Have you ever experienced content burnout?
When you start out, everything’s new and shiny.
You’re getting some validation on your content so you try to produce more.
But (without a predictive model) things start to get overwhelming.
And the content game ends up costing you a lot—not just financially.
I see this so often with both solo creators and large brands trying to break in on social.
Especially, with companies who manage multiple brands in multiple languages at the same time.
The truth is that it takes time and effort to build virality for even a single account.
MrBeast, the gamer turned highest-paid YouTuber has five main YouTube channels with tens of millions subscribers on the smallest one.

That doesn’t include his dozens of other accounts on various platforms and in multiple languages.
BUT he didn’t start scaling his content empire until he mastered his viral formats on a single channel.
Now, the tricky part is when you have multiple brands or products…
Here’s why.
If you read my previous email, you know that exploration-based ranking is the holy grail of small creators on social media.
It scans the vast sea of content on the platform and picks up a video that seems to have great potential.
First, it shows it to a small sample size of people who have clicked on similar content before.
This might not be your core audience.
But you need to engage them first so your video gets pushed to a slightly bigger sample size.
If your video performs with these increasingly broader audiences, it will ripple out to the masses.
And that’s where that 1% who’s ready to buy from you grows several digits—leveraging the algorithm.
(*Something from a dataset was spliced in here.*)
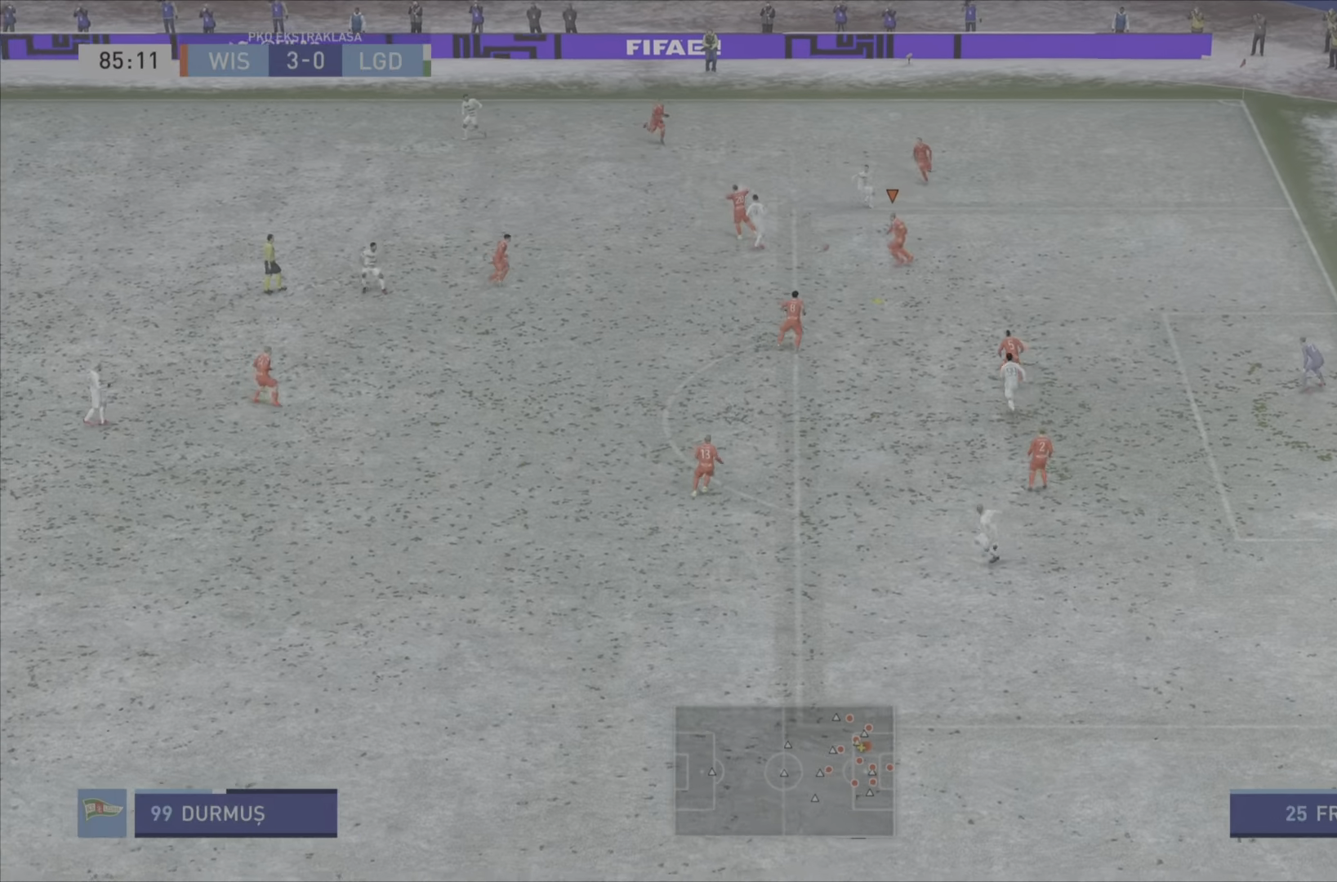
{"buttons": ["R2"], "left_stick": "down-left", "right_stick": "center", "events": [[184, "CROSS", "down"], [217, "left_stick", "down-left"], [351, "CROSS", "up"]]}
The problem is, if you try to create content that appeals to two niches at the same time, people will most likely get confused.
And if your video won’t make it through the first ripple of the algorithm, it will lose its virality potential.
Uber has separate accounts for its ride-hailing and food-delivery brands for the exact same reason.


Not to mention their various accounts in different languages.
Because once again, if people don’t understand your content, it’s not going to make it to a wider audience.
So when my clients struggle with the dilemma *“Should I create separate accounts for my companies?”* I tell them this:
Unless you speak to different niches or languages, grow one channel at a time.
Focus on mastering the viral formats that work for your brand.
Get the hang of it.
Then once you’re confident you can scale an audience, you can venture into a new niche with a fresh account.